We cannot know for sure why Putin invaded Ukraine. Sometimes leaders themselves do not know entirely. It is probably some complex mix of factors. 

Never mind. The immediate concern is to bring closure to this crisis. Much as one might want to try Putin in the International Criminal Court as the war criminal that he is, the higher interest of the U.S. and humanity is to provide him with an off-ramp so as to end the conflict and restore some semblance of world order. 

If Ukraine can continue to resist Russian occupation, perhaps the best case is that Putin might be willing to accept an outcome along the lines of the Austrian State Treaty of 1955. Signed during the height of the Cold War, the United States and the Soviet Union agreed that, on the one hand, Austria would be restored as a de facto member of “the West” whose sovereignty and territorial integrity was inviolable.
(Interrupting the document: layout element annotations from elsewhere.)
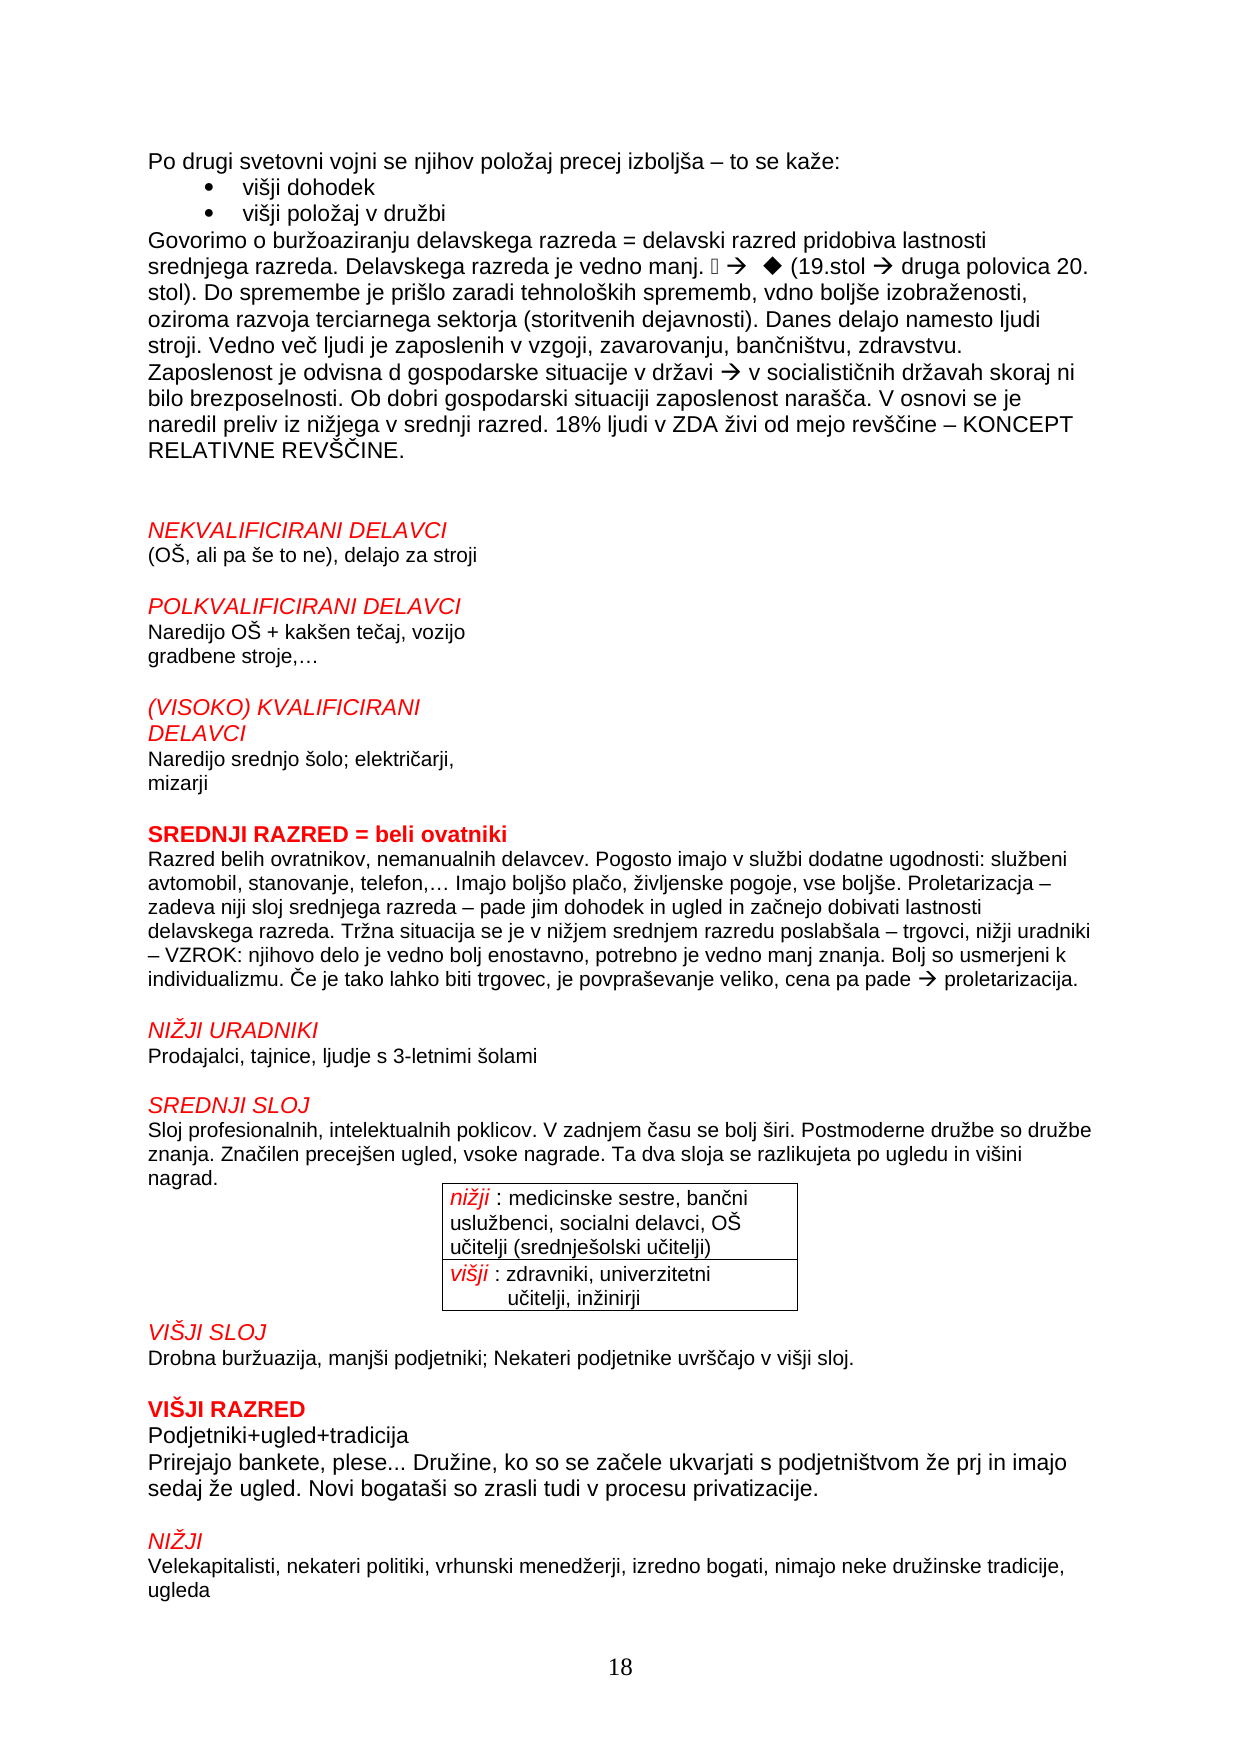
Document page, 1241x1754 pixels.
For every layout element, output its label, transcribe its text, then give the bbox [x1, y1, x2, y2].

text Drobna buržuazija, manjši podjetniki; Nekateri podjetnike uvrščajo v višji sloj. [148, 1346, 1093, 1369]
list višji dohodek [205, 174, 1093, 200]
text Podjetniki+ugled+tradicija [148, 1422, 1093, 1449]
text gradbene stroje,… [148, 643, 1093, 667]
table_cell višji : zdravniki, univerzitetni učitelji, inžinirji [443, 1260, 797, 1310]
text Razred belih ovratnikov, nemanualnih delavcev. Pogosto imajo v službi dodatne ugodnosti: službeni avtomobil, stanovanje, telefon,… Imajo boljšo plačo, življenske pogoje, vse boljše. Proletarizacja – zadeva niji sloj srednjega razreda – pade jim dohodek in ugled in začnejo dobivati lastnosti delavskega razreda. Tržna situacija se je v nižjem srednjem razredu poslabšala – trgovci, nižji uradniki – VZROK: njihovo delo je vedno bolj enostavno, potrebno je vedno manj znanja. Bolj so usmerjeni k individualizmu. Če je tako lahko biti trgovec, je povpraševanje veliko, cena pa pade  proletarizacija. [148, 847, 1093, 991]
text (OŠ, ali pa še to ne), delajo za stroji [148, 543, 1093, 567]
text NIŽJI [148, 1528, 1093, 1554]
text Naredijo srednjo šolo; električarji, [148, 747, 1093, 771]
text (VISOKO) KVALIFICIRANI [148, 694, 1093, 720]
text NIŽJI URADNIKI [148, 1017, 1093, 1044]
text NEKVALIFICIRANI DELAVCI [148, 517, 1093, 543]
text SREDNJI SLOJ [148, 1092, 1093, 1118]
text Velekapitalisti, nekateri politiki, vrhunski menedžerji, izredno bogati, nimajo neke družinske tradicije, ugleda [148, 1554, 1093, 1602]
table_header nižji : medicinske sestre, bančni uslužbenci, socialni delavci, OŠ učitelji (srednješolski učitelji) [443, 1184, 797, 1258]
text VIŠJI RAZRED [148, 1396, 1093, 1422]
text POLKVALIFICIRANI DELAVCI [148, 593, 1093, 619]
text DELAVCI [148, 720, 1093, 747]
text SREDNJI RAZRED = beli ovatniki [148, 821, 1093, 847]
text Sloj profesionalnih, intelektualnih poklicov. V zadnjem času se bolj širi. Postmoderne družbe so družbe znanja. Značilen precejšen ugled, vsoke nagrade. Ta dva sloja se razlikujeta po ugledu in višini nagrad. [148, 1118, 1093, 1190]
text Naredijo OŠ + kakšen tečaj, vozijo [148, 619, 1093, 643]
text Prodajalci, tajnice, ljudje s 3-letnimi šolami [148, 1044, 1093, 1068]
text Prirejajo bankete, plese... Družine, ko so se začele ukvarjati s podjetništvom že prj in imajo sedaj že ugled. Novi bogataši so zrasli tudi v procesu privatizacije. [148, 1449, 1093, 1501]
text mizarji [148, 771, 1093, 794]
text Govorimo o buržoaziranju delavskega razreda = delavski razred pridobiva lastnosti srednjega razreda. Delavskega razreda je vedno manj.    (19.stol  druga polovica 20. stol). Do spremembe je prišlo zaradi tehnoloških sprememb, vdno boljše izobraženosti, oziroma razvoja terciarnega sektorja (storitvenih dejavnosti). Danes delajo namesto ljudi stroji. Vedno več ljudi je zaposlenih v vzgoji, zavarovanju, bančništvu, zdravstvu. Zaposlenost je odvisna d gospodarske situacije v državi  v socialističnih državah skoraj ni bilo brezposelnosti. Ob dobri gospodarski situaciji zaposlenost narašča. V osnovi se je naredil preliv iz nižjega v srednji razred. 18% ljudi v ZDA živi od mejo revščine – KONCEPT RELATIVNE REVŠČINE. [148, 227, 1093, 464]
text Po drugi svetovni vojni se njihov položaj precej izboljša – to se kaže: [148, 148, 1093, 174]
text VIŠJI SLOJ [148, 1319, 1093, 1346]
list višji položaj v družbi [205, 200, 1093, 227]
On the other hand, it would not be admitted as a member of NATO, which remains the case today. 

One would assume the end to the destruction and the offer of massive amounts of foreign aid would induce Ukraine to accept such an outcome. For Russia, it would be the opportunity to put behind it a hugely humiliating stain on its national history. It remains mainly Putin’s decision to make as to timing and details.

J. Martin Rochester, Curators’ Distinguished Teaching Professor of Political Science Emeritus at the University of Missouri-St. Louis, is the author of 10 books on international and American politics.